Oui, et ils doivent renforcer ces exclusions sectorielles, notamment à cause d’une disparité entre les labels au niveau européen. L’un des labels les plus avancés sur les exclusions est le label belge Towards Sustainability. Or, celui-ci est lui-même en train de se réformer pour être encore plus strict. Le label allemand FNG ou le Swan Ecolabel dans les pays nordiques sont également très stricts sur les exclusions appliquées.

En France, nous avons une variété de labels (Label GreenFin, Le Label Finansol sur la finance solidaire ou encore le label ISR). Le Label ISR fait d’ailleurs aussi l’Object d’une réforme d’envergure. Mais jusqu’à présent, nous dirons poliment que nous ne sommes pas au niveau des attentes européennes concernant les exclusions, notamment sur les énergies fossiles. Ces derniers mois, ce débat a d’ailleurs pris beaucoup d’énergie et de temps lors des discussions autour de la réforme de ce label.

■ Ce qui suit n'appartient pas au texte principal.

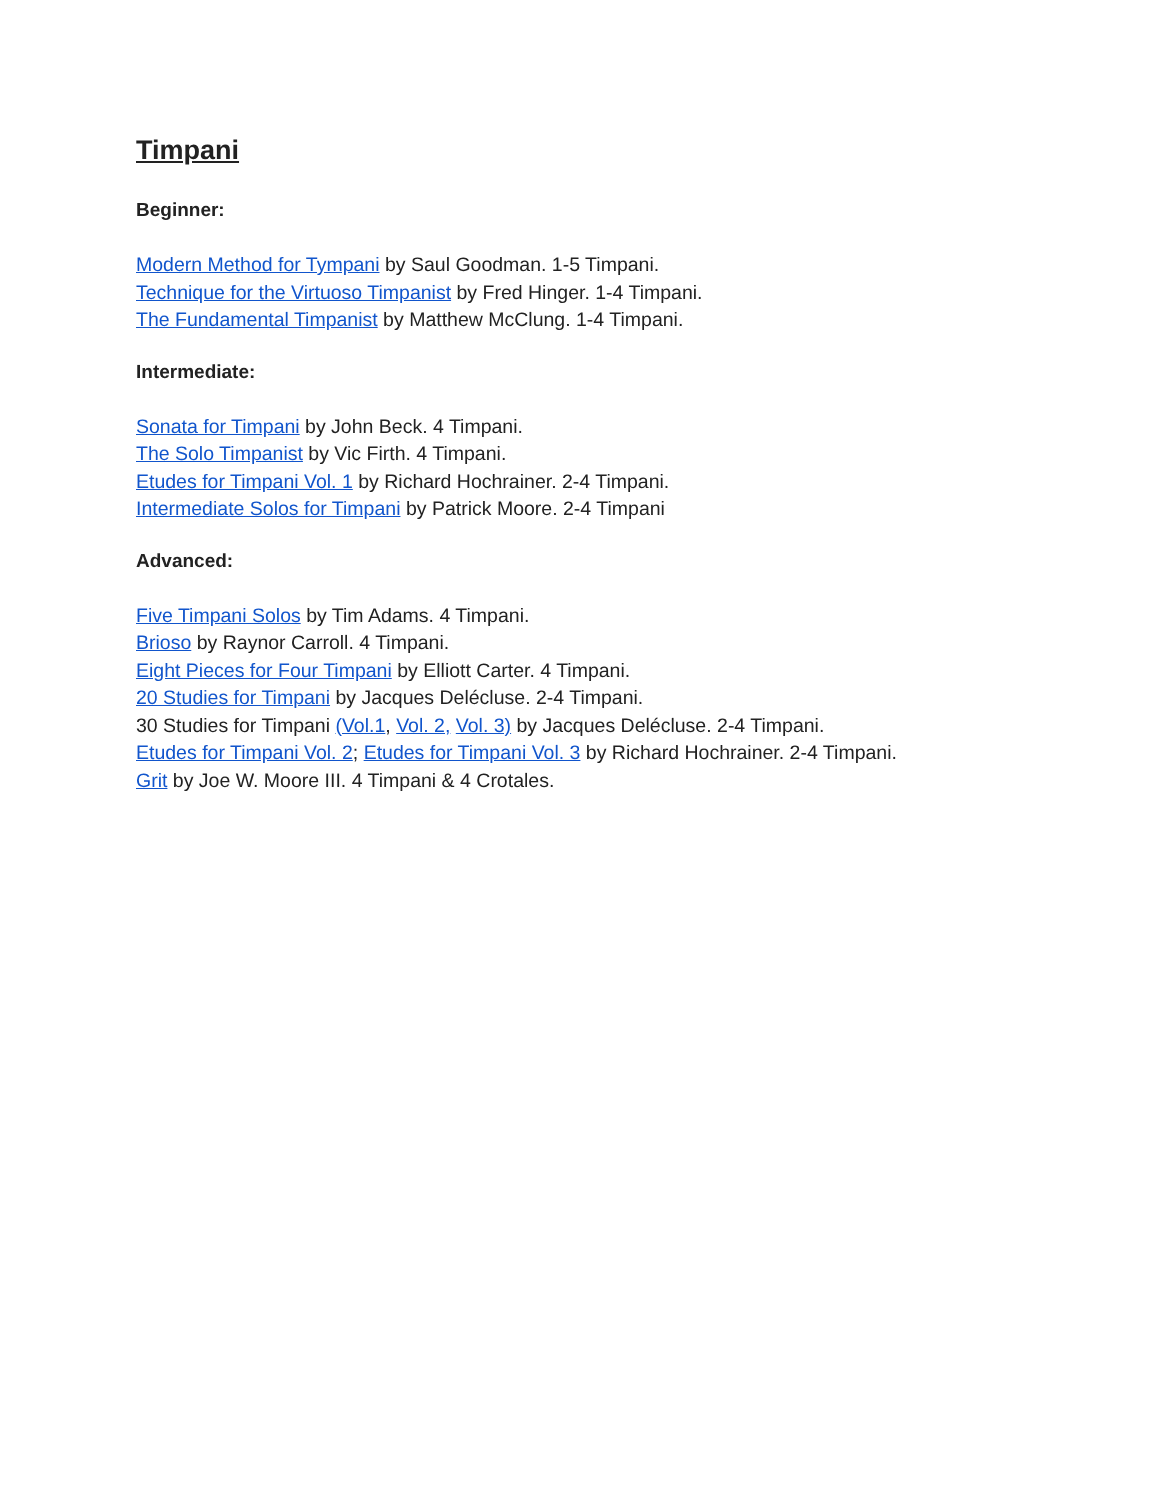Timpani
Beginner:
Modern Method for Tympani by Saul Goodman. 1-5 Timpani.
Technique for the Virtuoso Timpanist by Fred Hinger. 1-4 Timpani.
The Fundamental Timpanist by Matthew McClung. 1-4 Timpani.
Intermediate:
Sonata for Timpani by John Beck. 4 Timpani.
The Solo Timpanist by Vic Firth. 4 Timpani.
Etudes for Timpani Vol. 1 by Richard Hochrainer. 2-4 Timpani.
Intermediate Solos for Timpani by Patrick Moore. 2-4 Timpani
Advanced:
Five Timpani Solos by Tim Adams. 4 Timpani.
Brioso by Raynor Carroll. 4 Timpani.
Eight Pieces for Four Timpani by Elliott Carter. 4 Timpani.
20 Studies for Timpani by Jacques Delécluse. 2-4 Timpani.
30 Studies for Timpani (Vol.1, Vol. 2, Vol. 3) by Jacques Delécluse. 2-4 Timpani.
Etudes for Timpani Vol. 2; Etudes for Timpani Vol. 3 by Richard Hochrainer. 2-4 Timpani.
Grit by Joe W. Moore III. 4 Timpani & 4 Crotales.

Scala Patrimoine. Ces différentes exclusions s’opposent-elles aux approches reposant sur l’inclusion, autrement dit la progression des entreprises se trouvant dans des secteurs peu vertueux par nature ?

L’inclusion des sociétés les moins vertueuses est un vrai débat, notamment en France. Et je pense que c’est lié à la perception que nous avons de l’investissement responsable. Le respect des critères ESG, souvent mis en avant dans le cadre de l’investissement responsable, et l’investissement à impact sont pourtant deux choses différentes. Lorsqu’un gérant adopte des critères environnementaux, sociaux ou de gouvernance, il peut être en mesure d’inclure des sociétés peu vertueuses au sein de son portefeuille, tout simplement parce qu’elles remplissent un certain nombre de critères, adoptent une approche ou implémentent des changements considérés comme pertinents.

Mais si les investisseurs veulent vraiment avoir un impact positif sur la société, sur l’environnement, il ne me semble guère possible de faire l’impasse sur ces exclusions, notamment sur les énergies fossiles. Prenons l’exemple d’une grande société comme Total Énergies. Certes, le groupe français est en train d’essayer de changer, en investissant dans les énergies renouvelables. Mais le problème, c’est qu’en parallèle ils continuent de mettre en œuvre des activités et des projets portant une atteinte très importante à l’environnement. C’est notamment le cas avec projet EACOP en Afrique de l’Est. Cela soulève de nombreuses interrogations sur la dimension responsable d’un investissement. Et c’est sur ces points que Triodos IM n’est pas d’accord. On se doit d’avoir une grille d’exclusion importante, quitte à avoir des disparités sectorielles fortes dans les portefeuilles.